Thanks for confirming that. I had thought that was the case and have been reluctant to use it as a permanent solution. I was planning to try it out to identify the offending device though.

Quote:
Originally Posted by TMcG View Post

I assume you will be using a power protection device for your system. Most of these filter the power by internally balancing the power back and forth several times to eliminate most external noise. If you have checked everything else out with your house electrical system and find no problems, then I would plug everything into a power protection / isolation device to see if this solves your issue. But if you have OCD tendencies like me, I would still try to isolate the route cause of the noise coming into your system. I would be very interested to know what you find out.

OCD Tendencies on standby... my hand is already shaking a little bit!

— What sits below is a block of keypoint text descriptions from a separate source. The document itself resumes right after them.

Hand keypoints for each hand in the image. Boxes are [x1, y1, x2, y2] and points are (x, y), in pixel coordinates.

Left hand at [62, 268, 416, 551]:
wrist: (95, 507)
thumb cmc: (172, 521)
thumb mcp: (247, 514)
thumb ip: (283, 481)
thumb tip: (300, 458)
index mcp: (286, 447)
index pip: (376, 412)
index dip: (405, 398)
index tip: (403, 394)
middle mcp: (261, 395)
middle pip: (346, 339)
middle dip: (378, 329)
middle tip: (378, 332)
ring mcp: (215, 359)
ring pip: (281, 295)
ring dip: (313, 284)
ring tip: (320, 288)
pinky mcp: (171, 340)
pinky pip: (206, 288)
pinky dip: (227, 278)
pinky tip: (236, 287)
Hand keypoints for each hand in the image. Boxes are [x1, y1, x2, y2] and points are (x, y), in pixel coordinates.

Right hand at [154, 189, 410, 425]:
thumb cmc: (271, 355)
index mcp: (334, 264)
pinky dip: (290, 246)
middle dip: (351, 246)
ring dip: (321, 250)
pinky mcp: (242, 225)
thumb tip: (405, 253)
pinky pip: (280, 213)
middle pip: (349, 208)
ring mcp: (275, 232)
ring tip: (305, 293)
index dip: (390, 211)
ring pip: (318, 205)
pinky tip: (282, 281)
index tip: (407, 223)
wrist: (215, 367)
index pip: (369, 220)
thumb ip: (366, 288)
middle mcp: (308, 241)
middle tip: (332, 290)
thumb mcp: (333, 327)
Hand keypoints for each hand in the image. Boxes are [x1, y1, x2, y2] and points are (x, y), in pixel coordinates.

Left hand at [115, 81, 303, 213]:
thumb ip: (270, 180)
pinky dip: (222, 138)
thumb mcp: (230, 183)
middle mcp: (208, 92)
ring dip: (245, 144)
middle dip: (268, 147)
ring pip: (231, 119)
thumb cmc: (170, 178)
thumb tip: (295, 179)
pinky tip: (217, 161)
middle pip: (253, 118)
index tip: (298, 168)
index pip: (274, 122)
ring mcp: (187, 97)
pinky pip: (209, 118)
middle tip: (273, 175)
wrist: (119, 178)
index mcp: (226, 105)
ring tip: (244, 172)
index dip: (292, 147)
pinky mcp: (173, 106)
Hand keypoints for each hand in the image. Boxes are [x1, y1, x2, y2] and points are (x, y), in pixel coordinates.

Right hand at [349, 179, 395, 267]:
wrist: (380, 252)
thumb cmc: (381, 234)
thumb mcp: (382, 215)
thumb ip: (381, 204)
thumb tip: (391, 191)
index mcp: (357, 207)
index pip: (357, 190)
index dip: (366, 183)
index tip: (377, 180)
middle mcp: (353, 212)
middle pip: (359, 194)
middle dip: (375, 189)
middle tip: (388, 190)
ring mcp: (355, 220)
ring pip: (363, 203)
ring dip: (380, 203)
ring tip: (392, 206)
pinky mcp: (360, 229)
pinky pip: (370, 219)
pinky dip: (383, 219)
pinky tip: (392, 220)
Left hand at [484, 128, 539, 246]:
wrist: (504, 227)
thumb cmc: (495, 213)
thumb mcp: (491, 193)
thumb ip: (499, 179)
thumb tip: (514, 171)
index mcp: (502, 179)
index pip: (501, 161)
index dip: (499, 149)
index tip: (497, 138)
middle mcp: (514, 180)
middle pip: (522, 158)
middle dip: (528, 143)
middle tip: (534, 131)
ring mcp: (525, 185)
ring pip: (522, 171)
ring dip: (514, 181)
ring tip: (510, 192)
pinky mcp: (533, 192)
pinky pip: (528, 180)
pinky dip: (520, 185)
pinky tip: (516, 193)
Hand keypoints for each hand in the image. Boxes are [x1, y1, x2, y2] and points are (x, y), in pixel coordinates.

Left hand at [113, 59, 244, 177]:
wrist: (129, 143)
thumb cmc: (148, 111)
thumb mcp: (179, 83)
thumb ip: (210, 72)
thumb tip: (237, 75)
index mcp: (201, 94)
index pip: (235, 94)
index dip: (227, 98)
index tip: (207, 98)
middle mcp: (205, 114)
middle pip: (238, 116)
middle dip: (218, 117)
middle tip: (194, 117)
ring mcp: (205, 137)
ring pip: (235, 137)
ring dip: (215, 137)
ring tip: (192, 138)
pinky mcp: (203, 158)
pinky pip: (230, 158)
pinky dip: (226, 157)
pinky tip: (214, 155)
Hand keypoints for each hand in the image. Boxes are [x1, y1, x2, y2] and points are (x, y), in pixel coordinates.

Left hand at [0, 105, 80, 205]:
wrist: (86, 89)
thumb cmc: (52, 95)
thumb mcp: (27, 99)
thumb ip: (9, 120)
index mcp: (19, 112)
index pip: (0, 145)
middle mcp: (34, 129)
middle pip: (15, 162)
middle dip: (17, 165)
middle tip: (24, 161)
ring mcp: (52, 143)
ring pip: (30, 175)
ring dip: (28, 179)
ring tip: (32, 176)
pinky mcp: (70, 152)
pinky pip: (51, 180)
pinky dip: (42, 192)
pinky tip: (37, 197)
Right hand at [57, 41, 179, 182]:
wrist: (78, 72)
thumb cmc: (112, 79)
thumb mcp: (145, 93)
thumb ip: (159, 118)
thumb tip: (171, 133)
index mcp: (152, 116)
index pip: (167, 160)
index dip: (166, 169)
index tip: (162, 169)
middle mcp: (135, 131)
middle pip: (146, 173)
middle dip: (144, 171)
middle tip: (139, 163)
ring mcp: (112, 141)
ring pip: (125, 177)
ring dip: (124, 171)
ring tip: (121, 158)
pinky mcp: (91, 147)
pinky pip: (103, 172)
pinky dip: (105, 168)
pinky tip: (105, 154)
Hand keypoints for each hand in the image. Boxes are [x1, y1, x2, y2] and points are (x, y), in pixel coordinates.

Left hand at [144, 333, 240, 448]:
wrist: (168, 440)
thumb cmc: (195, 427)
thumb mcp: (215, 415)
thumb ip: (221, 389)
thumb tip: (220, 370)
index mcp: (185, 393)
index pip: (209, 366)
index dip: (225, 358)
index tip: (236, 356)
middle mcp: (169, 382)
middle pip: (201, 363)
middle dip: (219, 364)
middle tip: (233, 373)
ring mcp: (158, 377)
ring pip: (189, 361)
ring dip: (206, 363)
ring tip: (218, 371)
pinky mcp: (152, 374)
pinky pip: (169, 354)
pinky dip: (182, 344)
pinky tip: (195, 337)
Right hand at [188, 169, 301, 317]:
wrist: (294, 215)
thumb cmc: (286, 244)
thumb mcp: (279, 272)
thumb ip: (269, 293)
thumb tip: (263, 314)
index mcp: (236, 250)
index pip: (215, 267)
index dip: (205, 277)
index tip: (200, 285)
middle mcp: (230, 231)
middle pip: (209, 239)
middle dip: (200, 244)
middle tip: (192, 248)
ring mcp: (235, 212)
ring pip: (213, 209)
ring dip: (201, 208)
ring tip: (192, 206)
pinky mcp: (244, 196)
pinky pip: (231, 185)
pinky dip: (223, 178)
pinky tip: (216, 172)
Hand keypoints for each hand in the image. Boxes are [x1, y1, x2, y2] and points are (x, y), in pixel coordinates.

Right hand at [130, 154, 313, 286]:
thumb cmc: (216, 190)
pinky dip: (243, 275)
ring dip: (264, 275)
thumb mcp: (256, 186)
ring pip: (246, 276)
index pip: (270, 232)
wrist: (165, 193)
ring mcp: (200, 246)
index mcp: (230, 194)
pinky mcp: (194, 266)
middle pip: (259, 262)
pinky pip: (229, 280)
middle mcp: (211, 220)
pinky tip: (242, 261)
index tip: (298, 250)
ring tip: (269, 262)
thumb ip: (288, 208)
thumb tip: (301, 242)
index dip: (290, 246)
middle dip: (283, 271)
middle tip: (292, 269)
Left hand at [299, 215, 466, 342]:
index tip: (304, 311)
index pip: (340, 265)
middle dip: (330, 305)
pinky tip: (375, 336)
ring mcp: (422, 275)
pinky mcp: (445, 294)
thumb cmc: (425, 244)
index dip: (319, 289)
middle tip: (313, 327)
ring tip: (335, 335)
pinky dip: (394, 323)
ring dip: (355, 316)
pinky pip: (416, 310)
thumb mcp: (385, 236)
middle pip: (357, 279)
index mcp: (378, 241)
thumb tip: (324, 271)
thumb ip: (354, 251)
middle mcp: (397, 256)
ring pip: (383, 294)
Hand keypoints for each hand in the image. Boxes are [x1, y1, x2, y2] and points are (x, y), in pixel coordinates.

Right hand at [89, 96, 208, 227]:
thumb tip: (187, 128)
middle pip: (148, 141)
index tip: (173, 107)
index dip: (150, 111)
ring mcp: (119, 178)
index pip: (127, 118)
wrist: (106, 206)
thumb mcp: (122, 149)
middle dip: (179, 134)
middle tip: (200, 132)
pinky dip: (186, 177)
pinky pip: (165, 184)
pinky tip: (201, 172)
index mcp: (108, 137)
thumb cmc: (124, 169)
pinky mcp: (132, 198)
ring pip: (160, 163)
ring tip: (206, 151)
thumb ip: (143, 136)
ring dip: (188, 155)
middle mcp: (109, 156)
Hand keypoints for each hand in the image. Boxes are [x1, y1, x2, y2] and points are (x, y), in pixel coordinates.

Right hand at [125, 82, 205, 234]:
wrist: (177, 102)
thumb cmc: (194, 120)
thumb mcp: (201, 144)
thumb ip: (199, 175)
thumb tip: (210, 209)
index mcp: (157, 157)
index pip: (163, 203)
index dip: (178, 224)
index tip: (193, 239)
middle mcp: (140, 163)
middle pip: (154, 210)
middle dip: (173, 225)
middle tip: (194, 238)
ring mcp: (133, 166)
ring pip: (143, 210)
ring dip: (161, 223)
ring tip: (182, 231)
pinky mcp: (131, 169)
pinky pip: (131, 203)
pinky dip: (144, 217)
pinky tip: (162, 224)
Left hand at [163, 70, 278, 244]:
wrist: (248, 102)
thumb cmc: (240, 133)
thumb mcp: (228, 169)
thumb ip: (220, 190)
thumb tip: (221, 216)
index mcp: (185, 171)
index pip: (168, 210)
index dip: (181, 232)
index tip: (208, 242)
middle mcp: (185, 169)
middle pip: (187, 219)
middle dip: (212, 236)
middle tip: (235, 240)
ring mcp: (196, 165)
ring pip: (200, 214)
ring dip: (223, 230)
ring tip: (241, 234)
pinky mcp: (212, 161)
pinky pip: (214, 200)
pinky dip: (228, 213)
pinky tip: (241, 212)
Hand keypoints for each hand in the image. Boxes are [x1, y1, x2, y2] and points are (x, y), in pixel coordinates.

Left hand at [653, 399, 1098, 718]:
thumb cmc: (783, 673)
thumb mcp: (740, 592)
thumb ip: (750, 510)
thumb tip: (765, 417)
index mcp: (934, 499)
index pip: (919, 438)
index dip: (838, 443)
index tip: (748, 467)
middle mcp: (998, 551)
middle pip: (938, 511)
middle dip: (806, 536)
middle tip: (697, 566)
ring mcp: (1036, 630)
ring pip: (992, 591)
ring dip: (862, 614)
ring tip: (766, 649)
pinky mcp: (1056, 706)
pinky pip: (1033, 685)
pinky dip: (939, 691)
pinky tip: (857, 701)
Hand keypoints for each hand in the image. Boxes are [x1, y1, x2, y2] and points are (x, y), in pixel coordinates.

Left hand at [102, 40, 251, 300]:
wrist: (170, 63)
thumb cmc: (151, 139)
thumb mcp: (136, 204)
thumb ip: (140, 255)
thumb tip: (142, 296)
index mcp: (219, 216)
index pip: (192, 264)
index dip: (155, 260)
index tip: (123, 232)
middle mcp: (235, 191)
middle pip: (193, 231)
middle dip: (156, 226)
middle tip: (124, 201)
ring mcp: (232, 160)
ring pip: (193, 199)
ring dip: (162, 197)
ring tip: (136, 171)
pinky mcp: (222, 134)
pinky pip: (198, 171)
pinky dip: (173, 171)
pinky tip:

I'm going to have all of the stuff plugged into some kind of sequencer but it's tricky (read:expensive) to protect everything since all of the speakers are individually powered.
post #540 of 1255
Thread Starter 
Quote:
Originally Posted by NicksHitachi View Post

ground loops are fun double check your cables and make sure they connect tight at the connectors. I recently got some cables from monoprice which were loose and developed a hummmmm. i had to bend the interconnects to tighten them.

Both subs or just one?

Suspect anything with a three prong plug. ive had the most success plugging everything into same outlet. Funny thing i didnt notice a humm when we played with the MFW. Whats different now besides driver?

As far as the driver you definitly want both voice coils hooked up. They are 8ohms each so hookup parallel for a 4ohm load to amp. Running 8 ohms on one VC is less than half power.

No change except driver and physical location of sub cabinet. The hum is quiet. I'm not surprised that we didn't hear it when you were here.

Regarding wiring, should I just daisy chain positive to positive and negative to negative on the driver?